(Recorded data):

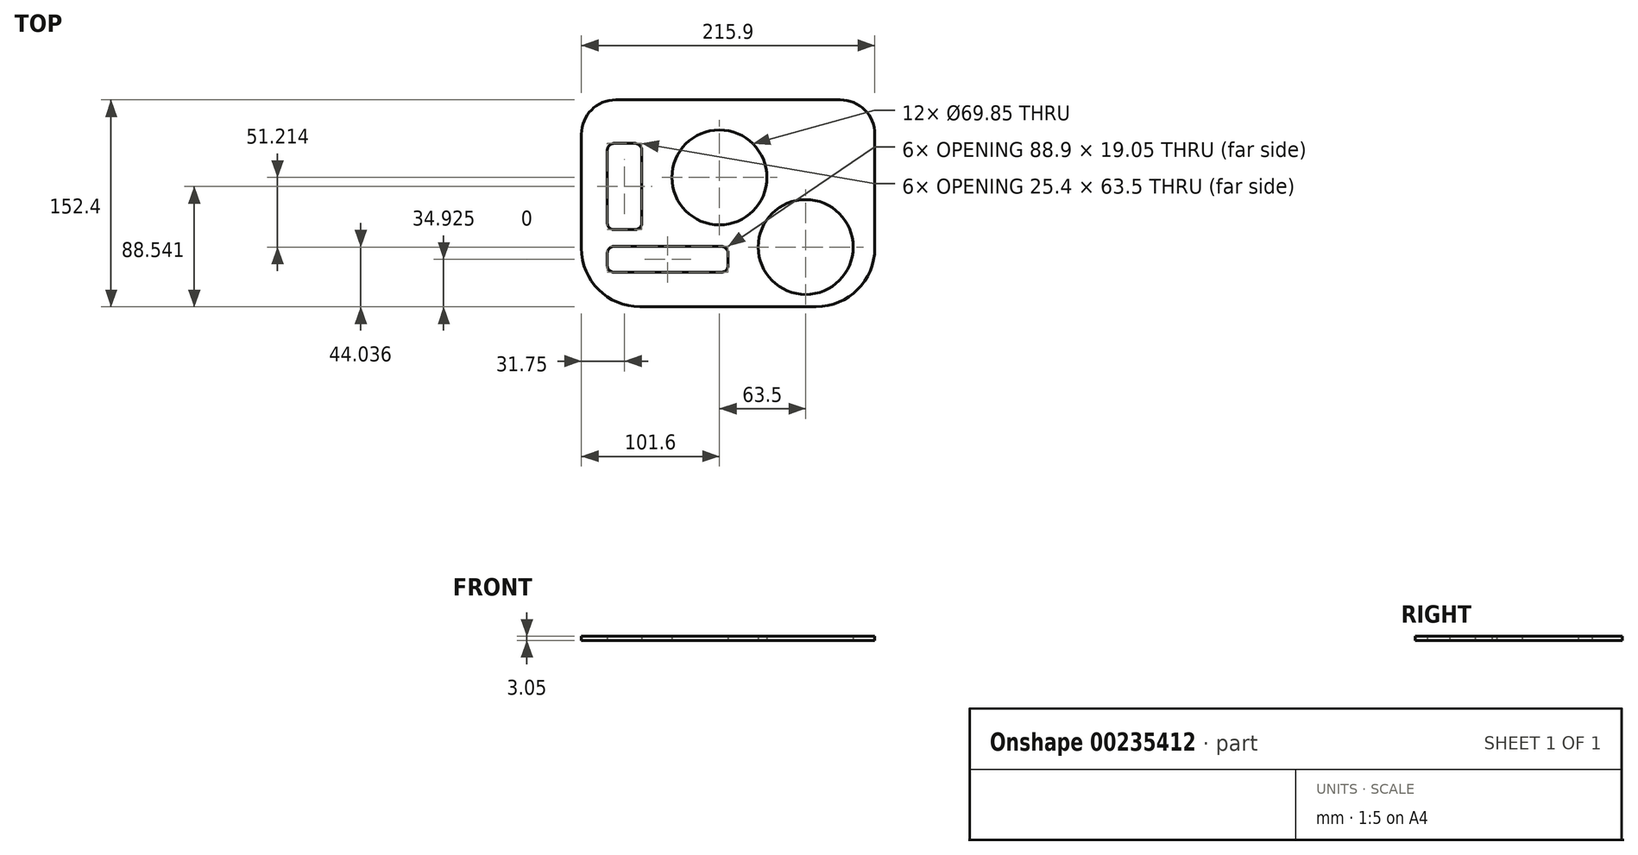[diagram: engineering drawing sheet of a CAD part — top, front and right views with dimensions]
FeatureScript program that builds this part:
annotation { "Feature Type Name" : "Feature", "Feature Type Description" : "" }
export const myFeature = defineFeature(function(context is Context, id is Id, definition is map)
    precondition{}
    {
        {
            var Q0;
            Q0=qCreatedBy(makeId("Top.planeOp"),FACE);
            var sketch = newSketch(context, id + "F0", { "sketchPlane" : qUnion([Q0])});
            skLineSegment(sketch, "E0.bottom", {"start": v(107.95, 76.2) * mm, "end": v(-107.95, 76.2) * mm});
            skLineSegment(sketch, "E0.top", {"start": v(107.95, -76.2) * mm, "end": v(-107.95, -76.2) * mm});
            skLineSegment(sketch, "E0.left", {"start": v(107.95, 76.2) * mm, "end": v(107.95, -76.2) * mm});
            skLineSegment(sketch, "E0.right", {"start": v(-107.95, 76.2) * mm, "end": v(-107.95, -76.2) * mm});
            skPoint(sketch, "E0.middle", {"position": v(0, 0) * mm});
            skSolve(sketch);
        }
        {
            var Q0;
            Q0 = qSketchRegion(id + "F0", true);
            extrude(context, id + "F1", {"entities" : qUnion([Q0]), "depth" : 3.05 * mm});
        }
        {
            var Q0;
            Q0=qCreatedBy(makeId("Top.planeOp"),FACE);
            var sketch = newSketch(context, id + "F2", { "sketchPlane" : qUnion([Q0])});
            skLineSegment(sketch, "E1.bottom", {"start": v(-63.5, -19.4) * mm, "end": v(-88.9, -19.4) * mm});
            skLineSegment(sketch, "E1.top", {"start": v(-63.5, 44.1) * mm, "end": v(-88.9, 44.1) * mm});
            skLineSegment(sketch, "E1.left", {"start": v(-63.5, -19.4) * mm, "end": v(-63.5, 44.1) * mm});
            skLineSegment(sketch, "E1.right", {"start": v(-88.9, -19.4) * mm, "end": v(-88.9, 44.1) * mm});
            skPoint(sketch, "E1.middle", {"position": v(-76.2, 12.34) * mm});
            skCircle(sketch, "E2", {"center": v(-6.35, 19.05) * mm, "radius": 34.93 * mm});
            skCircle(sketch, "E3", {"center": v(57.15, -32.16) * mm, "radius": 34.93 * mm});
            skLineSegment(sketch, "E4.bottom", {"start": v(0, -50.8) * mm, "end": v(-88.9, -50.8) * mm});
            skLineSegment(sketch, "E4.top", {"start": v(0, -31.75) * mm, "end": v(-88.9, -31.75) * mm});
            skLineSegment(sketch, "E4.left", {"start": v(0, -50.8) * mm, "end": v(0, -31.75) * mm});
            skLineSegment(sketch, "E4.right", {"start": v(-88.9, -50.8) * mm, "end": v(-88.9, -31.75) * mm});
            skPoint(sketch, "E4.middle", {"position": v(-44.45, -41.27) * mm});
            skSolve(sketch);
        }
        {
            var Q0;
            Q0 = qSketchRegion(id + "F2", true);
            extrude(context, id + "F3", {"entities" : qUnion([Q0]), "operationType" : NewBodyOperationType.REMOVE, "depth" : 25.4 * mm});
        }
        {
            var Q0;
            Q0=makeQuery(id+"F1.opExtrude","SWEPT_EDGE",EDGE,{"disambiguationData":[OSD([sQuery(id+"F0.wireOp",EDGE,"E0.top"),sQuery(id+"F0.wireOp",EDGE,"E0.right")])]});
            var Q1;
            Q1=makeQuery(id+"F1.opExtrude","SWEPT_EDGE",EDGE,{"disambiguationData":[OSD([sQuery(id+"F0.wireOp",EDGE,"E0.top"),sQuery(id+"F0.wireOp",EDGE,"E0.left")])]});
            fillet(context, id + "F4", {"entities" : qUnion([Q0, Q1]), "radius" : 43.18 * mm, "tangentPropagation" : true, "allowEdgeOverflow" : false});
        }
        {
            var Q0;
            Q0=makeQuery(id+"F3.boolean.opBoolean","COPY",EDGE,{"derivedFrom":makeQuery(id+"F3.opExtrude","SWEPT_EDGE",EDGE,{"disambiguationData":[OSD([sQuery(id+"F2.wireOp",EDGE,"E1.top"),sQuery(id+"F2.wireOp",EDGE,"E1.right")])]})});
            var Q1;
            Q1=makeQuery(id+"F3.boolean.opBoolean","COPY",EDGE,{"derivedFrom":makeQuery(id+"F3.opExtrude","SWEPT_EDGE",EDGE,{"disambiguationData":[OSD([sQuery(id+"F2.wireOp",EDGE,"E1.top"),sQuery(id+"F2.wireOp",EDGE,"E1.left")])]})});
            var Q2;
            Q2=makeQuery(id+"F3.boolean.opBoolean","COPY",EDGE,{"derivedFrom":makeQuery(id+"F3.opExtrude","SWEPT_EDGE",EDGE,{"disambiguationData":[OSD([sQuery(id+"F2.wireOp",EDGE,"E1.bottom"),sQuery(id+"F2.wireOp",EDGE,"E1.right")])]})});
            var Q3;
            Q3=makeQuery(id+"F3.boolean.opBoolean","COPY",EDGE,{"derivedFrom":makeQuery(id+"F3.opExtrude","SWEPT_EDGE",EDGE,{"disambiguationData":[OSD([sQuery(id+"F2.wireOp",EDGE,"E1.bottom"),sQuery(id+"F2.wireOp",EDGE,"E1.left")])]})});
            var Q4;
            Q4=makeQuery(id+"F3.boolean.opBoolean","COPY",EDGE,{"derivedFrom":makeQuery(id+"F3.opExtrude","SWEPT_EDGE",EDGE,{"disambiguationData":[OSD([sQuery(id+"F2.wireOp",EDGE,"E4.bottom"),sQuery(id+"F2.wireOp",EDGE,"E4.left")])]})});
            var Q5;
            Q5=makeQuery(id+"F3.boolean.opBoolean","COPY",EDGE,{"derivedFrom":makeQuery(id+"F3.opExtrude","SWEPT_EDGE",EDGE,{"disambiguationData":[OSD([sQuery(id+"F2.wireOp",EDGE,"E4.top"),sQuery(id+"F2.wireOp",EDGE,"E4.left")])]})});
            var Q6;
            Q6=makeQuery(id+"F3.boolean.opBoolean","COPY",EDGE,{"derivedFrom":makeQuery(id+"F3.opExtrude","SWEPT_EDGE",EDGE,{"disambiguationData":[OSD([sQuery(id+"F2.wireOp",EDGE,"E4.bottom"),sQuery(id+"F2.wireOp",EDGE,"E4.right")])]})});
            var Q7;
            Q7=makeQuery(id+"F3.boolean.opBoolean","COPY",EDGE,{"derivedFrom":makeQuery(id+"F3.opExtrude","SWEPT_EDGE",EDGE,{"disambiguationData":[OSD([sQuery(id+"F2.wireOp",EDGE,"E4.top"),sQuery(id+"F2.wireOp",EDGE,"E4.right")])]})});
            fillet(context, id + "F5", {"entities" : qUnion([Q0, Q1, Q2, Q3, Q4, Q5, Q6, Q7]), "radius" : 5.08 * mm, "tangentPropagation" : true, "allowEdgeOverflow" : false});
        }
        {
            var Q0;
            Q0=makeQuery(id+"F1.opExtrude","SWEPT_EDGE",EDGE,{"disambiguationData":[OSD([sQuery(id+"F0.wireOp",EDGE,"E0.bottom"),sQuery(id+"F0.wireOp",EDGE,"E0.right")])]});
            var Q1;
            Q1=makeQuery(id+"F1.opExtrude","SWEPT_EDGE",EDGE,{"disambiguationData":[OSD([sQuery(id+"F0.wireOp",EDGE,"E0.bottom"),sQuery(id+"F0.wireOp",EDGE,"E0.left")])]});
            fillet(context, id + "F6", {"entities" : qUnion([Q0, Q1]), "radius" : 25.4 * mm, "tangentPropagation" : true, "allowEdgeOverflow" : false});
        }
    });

...

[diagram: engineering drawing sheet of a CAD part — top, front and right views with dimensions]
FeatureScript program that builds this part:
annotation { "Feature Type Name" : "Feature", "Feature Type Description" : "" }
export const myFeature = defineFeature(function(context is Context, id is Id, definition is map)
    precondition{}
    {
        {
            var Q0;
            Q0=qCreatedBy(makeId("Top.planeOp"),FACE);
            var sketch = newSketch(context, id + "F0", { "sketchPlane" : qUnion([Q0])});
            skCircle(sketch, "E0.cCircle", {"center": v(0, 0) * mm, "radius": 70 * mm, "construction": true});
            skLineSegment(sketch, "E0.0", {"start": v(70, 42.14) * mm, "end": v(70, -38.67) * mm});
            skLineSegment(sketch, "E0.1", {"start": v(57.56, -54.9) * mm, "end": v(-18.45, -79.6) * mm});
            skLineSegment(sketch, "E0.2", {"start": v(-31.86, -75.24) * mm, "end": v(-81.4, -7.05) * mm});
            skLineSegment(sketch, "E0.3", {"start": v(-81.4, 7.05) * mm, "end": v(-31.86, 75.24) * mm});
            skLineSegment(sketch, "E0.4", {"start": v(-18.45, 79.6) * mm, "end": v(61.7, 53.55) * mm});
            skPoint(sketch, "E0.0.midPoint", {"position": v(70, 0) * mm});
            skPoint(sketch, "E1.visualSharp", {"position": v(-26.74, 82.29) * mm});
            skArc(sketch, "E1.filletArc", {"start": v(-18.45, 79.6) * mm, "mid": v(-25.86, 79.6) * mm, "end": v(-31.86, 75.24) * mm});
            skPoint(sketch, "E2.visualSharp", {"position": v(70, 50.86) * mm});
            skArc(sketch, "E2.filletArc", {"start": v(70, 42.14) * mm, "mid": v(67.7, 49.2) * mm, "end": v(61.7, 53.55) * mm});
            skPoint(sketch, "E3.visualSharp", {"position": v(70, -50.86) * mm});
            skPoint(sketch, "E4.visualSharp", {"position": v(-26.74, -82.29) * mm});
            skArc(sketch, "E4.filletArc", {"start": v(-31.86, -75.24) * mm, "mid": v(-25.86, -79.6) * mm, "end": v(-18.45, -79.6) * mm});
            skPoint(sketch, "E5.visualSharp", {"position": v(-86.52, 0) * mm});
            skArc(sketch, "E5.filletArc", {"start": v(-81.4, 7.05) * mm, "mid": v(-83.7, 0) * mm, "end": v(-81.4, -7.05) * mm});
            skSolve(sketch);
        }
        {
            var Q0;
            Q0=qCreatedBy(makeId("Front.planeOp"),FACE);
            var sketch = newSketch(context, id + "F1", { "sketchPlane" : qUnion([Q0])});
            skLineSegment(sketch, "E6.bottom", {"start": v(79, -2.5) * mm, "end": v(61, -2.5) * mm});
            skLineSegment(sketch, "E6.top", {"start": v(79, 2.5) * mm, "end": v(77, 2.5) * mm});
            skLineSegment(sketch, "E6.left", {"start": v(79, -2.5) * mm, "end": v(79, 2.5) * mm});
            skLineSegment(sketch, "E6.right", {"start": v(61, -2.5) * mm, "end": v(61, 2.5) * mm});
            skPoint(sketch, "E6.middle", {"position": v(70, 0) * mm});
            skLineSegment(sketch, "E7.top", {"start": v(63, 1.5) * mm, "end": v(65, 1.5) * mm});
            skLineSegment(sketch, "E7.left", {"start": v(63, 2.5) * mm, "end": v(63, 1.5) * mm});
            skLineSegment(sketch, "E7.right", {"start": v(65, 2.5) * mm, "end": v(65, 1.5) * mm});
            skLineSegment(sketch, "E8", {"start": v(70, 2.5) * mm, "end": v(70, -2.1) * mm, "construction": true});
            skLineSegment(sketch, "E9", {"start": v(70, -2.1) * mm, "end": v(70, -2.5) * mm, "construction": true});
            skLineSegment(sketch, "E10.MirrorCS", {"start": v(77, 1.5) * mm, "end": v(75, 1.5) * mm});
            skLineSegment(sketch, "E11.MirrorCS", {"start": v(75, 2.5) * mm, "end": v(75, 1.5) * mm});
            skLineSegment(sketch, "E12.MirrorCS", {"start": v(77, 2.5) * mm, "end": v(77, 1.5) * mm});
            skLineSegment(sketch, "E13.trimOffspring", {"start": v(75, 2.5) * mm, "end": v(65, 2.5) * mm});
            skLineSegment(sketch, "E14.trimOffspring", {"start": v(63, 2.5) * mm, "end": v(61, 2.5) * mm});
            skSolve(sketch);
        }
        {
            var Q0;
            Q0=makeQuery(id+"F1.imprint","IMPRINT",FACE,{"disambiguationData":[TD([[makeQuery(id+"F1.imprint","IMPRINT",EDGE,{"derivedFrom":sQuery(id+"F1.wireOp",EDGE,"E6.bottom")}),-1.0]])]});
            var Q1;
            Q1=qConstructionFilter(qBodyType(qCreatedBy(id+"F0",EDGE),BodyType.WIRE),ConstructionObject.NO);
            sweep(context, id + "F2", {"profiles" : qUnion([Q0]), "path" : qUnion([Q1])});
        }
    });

(Short exercise):
List every line of the data above that contains the string "allowEdgeOverflow", copying each line in full. Case counts.

(Solution to the problem):
            fillet(context, id + "F4", {"entities" : qUnion([Q0, Q1]), "radius" : 43.18 * mm, "tangentPropagation" : true, "allowEdgeOverflow" : false});
            fillet(context, id + "F5", {"entities" : qUnion([Q0, Q1, Q2, Q3, Q4, Q5, Q6, Q7]), "radius" : 5.08 * mm, "tangentPropagation" : true, "allowEdgeOverflow" : false});
            fillet(context, id + "F6", {"entities" : qUnion([Q0, Q1]), "radius" : 25.4 * mm, "tangentPropagation" : true, "allowEdgeOverflow" : false});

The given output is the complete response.